Chelsea owner Roman Abramovich handed over the "stewardship and care" of the Premier League club to its charitable foundation trustees on Saturday in an apparent move to fend off calls for him to completely give up control following Russia's invasion of Ukraine.
The Russian-Israeli billionaire is not selling the club but is giving up any control for now after being targeted by figures, including politicians, over his ownership. The foundation is chaired by Bruce Buck, who is also chairman of the club. Chelsea director of finance Paul Ramos is also among the trustees.
Abramovich, who has owned Chelsea since 2003, made no mention of the war in his statement.
"I have always taken decisions with the Club's best interest at heart," he said. "I remain committed to these values. That is why I am today giving trustees of Chelsea's charitable Foundation the stewardship and care of Chelsea FC.
"I believe that currently, they are in the best position to look after the interests of the club, players, staff, and fans."
Abramovich has invested more than $2 billion in Chelsea, transforming the club into one of the most successful in England. The west London club is currently world and European champion.
"During my nearly 20-year ownership of Chelsea FC," he said, "I have always viewed my role as a custodian of the club, whose job it is ensuring that we are as successful as we can be today, as well as build for the future, while also playing a positive role in our communities."
Abramovich is a former Russian provincial governor and ally of Russian President Vladimir Putin and became a steel and metals magnate. Now a dual Israeli citizen with a net worth estimated at more than $13 billion, Abramovich has used his fortune to buy Chelsea and homes in London and New York.
Abramovich is also a benefactor member of Jewish communities such as Chabad Portugal (in Cascais it has the largest Chabad Centre in Europe) and B’nai B’rith International Portugal, together with other philanthropists from the United States, Russia, China, and Israel.
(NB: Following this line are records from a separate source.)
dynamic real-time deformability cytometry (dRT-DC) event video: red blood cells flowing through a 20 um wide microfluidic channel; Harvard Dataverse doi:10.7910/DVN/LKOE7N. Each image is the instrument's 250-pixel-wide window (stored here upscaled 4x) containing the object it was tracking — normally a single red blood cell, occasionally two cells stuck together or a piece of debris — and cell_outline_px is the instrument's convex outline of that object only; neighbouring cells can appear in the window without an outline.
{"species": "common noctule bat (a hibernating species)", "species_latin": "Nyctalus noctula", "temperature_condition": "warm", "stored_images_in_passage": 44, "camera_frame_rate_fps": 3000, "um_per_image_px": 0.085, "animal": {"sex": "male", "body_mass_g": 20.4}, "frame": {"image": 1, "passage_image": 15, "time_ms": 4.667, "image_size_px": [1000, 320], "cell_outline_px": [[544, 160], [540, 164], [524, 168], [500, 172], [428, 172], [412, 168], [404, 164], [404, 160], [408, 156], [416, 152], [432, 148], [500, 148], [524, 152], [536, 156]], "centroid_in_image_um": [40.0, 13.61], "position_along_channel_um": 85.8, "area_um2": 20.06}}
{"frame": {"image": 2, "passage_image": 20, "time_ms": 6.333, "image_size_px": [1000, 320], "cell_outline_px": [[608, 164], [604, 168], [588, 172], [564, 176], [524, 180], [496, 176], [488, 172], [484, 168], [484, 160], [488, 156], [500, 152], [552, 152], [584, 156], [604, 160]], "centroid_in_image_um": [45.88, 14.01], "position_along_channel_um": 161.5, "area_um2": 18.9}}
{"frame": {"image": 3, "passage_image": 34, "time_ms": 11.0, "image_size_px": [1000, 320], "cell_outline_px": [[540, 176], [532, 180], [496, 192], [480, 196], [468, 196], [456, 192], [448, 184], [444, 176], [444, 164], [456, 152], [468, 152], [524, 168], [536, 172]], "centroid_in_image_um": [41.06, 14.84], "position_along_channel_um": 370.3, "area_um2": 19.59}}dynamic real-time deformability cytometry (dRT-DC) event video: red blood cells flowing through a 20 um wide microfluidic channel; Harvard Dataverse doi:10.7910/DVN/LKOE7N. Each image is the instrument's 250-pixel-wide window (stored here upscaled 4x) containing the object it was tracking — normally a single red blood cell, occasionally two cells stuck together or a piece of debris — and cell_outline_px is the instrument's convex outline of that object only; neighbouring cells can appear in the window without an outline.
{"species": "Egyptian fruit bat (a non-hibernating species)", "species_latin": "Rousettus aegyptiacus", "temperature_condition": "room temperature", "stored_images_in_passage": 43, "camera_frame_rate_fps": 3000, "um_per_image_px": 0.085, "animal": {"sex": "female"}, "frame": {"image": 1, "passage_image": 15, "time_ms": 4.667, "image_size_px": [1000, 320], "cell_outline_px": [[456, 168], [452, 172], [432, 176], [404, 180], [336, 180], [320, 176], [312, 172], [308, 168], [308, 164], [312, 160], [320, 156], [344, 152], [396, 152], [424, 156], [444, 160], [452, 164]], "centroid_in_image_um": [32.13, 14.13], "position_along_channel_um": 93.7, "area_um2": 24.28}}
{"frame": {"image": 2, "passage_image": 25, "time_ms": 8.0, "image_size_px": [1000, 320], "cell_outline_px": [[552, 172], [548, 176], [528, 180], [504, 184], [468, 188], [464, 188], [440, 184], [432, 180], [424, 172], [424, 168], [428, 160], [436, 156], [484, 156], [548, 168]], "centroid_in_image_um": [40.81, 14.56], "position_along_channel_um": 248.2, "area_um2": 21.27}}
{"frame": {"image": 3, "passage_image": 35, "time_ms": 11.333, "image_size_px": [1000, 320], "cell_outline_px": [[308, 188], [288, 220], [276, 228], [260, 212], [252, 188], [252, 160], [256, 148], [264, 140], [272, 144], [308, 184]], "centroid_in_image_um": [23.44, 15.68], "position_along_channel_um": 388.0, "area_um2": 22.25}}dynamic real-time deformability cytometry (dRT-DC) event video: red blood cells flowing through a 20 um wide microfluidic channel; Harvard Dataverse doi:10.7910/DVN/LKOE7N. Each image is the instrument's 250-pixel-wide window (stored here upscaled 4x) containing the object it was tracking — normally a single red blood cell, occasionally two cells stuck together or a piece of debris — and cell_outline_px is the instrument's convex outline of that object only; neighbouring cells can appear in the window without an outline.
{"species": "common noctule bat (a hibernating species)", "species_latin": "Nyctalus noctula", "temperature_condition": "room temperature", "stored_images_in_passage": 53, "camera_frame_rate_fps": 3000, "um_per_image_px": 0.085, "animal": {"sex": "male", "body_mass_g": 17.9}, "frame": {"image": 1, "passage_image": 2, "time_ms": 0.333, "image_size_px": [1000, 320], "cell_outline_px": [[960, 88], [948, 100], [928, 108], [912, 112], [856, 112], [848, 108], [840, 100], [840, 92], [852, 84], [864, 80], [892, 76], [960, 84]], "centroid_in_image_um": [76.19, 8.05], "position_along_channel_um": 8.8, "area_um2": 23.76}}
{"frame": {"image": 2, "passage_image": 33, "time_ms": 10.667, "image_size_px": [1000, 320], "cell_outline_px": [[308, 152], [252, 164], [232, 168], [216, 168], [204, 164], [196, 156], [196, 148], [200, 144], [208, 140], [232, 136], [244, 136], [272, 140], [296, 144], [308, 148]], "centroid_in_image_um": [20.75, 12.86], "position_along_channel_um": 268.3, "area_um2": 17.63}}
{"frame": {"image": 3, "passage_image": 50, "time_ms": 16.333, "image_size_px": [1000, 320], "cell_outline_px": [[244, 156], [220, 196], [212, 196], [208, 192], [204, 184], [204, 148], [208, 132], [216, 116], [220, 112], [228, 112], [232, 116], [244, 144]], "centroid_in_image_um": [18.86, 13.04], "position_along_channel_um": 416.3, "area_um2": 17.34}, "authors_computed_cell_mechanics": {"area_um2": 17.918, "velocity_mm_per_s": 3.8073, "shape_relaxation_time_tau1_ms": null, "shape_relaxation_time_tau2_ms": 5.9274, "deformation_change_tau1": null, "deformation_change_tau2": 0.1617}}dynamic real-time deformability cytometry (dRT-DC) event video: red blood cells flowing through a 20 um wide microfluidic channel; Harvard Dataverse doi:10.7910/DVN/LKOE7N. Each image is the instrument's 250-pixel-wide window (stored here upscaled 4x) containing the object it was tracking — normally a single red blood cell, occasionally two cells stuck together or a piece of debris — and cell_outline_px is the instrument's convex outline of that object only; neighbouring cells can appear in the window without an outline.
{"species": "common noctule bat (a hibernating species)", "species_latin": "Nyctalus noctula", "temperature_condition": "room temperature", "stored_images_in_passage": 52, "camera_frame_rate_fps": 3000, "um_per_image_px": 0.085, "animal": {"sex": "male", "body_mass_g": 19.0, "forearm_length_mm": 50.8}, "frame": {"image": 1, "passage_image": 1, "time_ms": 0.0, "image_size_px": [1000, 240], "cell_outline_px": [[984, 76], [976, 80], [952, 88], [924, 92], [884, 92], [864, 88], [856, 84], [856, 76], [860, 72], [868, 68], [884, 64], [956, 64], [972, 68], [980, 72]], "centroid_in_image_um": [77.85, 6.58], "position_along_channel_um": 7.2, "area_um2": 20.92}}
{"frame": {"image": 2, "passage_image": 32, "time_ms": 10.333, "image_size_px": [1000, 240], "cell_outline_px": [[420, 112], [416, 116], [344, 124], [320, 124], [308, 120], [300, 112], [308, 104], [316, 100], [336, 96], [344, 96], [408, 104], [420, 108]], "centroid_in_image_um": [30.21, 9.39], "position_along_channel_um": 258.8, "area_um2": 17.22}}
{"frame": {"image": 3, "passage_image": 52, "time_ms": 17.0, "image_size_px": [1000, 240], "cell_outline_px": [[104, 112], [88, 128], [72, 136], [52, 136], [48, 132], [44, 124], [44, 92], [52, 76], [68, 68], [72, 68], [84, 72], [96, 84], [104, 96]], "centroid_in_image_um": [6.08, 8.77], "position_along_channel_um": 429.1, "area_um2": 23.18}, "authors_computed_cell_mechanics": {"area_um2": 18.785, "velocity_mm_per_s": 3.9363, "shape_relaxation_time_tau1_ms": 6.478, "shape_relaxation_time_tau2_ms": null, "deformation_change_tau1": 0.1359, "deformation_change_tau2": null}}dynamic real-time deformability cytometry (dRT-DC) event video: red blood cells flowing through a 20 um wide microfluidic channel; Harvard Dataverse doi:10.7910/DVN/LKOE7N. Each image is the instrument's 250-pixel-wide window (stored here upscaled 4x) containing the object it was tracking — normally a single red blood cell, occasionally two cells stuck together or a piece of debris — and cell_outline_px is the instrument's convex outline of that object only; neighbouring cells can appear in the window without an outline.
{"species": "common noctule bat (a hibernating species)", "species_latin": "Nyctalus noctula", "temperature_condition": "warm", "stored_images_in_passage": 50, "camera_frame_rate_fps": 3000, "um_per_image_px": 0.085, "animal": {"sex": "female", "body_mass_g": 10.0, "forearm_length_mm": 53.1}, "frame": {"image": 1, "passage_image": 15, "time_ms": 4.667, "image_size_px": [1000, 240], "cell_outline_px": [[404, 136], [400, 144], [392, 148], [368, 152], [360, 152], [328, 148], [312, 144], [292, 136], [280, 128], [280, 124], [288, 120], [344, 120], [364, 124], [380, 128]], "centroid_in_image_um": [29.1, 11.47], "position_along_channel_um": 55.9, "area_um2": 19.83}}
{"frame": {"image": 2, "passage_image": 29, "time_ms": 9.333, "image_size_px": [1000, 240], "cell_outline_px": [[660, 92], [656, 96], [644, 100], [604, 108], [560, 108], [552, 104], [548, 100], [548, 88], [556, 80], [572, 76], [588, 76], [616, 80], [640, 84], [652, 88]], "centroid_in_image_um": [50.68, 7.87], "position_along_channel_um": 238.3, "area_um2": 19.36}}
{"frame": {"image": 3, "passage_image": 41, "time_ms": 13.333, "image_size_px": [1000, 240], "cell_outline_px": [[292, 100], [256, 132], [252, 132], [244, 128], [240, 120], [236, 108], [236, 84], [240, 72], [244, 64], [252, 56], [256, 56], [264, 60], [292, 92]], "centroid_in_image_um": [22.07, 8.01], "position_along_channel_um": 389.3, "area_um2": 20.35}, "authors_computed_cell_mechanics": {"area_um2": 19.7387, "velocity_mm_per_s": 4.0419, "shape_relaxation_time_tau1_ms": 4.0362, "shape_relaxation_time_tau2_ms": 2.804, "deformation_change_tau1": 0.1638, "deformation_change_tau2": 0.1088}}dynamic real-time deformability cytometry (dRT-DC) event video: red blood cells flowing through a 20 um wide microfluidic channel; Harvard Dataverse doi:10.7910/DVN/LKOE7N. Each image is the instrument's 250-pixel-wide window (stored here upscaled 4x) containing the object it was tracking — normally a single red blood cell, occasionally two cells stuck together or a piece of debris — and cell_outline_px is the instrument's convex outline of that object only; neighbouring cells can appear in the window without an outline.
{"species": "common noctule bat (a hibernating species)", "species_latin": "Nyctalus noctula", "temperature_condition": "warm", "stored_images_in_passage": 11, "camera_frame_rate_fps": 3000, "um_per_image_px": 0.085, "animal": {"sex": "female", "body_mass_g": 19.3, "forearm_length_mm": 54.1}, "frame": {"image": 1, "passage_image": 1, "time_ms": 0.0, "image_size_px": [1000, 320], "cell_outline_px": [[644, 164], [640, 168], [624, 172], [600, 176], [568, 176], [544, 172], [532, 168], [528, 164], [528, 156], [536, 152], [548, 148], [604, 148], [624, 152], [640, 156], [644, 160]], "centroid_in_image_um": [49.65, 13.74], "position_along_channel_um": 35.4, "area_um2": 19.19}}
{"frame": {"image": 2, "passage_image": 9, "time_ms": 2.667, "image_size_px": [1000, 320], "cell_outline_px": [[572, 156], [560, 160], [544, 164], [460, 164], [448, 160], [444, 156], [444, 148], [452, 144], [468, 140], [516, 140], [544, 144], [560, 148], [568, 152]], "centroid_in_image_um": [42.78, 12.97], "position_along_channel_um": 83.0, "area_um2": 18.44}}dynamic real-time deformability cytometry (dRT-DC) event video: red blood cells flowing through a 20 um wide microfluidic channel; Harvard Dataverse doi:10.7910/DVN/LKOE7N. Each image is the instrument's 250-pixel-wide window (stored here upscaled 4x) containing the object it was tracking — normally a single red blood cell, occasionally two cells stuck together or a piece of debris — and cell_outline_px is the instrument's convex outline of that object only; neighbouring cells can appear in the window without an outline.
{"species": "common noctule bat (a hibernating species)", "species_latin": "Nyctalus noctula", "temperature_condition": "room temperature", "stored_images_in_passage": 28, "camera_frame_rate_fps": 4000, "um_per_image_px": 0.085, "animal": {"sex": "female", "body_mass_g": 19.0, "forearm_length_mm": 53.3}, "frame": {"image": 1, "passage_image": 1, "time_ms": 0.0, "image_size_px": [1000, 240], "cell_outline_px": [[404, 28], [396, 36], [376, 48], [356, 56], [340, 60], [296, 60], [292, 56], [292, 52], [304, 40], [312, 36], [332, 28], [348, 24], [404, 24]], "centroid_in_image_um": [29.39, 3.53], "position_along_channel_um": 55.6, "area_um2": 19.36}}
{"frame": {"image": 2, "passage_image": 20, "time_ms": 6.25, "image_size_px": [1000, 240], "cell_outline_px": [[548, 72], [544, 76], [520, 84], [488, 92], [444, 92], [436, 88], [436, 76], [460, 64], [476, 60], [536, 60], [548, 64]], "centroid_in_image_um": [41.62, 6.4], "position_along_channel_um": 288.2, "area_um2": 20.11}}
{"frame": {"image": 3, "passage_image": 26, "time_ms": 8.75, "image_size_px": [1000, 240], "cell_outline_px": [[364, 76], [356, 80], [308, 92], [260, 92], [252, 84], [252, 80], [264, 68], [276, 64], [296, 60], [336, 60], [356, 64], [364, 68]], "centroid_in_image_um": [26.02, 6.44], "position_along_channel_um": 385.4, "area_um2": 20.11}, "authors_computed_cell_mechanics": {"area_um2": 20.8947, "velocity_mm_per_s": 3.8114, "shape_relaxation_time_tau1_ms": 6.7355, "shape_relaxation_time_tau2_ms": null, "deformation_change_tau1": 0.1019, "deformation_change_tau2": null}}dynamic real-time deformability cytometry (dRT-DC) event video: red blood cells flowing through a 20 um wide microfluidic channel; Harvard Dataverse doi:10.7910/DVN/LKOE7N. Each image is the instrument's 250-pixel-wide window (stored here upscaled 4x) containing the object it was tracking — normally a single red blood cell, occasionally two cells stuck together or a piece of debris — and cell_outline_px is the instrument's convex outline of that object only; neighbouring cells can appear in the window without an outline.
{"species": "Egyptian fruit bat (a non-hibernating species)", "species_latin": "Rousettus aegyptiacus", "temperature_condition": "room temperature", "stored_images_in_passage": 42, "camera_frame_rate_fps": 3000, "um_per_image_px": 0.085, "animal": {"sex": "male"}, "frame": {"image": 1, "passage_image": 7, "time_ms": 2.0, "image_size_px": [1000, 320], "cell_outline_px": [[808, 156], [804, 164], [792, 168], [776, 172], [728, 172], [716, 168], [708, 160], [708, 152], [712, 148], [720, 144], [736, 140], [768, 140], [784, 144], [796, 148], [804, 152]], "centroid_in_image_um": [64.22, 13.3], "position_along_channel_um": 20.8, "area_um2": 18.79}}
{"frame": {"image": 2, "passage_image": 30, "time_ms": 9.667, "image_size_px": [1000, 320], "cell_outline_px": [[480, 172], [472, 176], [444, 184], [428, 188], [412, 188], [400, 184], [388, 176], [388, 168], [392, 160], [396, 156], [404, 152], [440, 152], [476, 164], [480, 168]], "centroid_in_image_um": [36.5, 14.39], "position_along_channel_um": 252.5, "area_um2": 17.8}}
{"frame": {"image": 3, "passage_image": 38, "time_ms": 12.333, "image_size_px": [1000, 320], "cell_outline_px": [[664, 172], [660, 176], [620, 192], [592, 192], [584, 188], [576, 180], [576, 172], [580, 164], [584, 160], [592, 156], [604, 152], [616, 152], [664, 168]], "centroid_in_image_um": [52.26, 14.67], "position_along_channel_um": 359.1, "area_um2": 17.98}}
In addition to donations of millions of dollars to the Jewish Agency for Israel and to Jewish communities everywhere, Abramovich participated in symbolic acts such as the plantation of a forest with about 25,000 trees in memory of the Lithuanian Jews who died in the Holocaust, and the rehabilitation of the cemetery of the old Jewish Portuguese community of Altona, today a neighborhood in the city of Hamburg.
Abramovich has not had a British visa since 2018 when a renewal application was taking longer than usual to go through and was withdrawn.
That came at a time when Britain pledged to review the long-term visas of rich Russians in the aftermath of the poisonings of Russian former spy Sergei Skripal and his daughter in the English city of Salisbury. Britain blames Russia for the pair's exposure to a nerve agent, an allegation Moscow denies, and Abramovich is not linked to.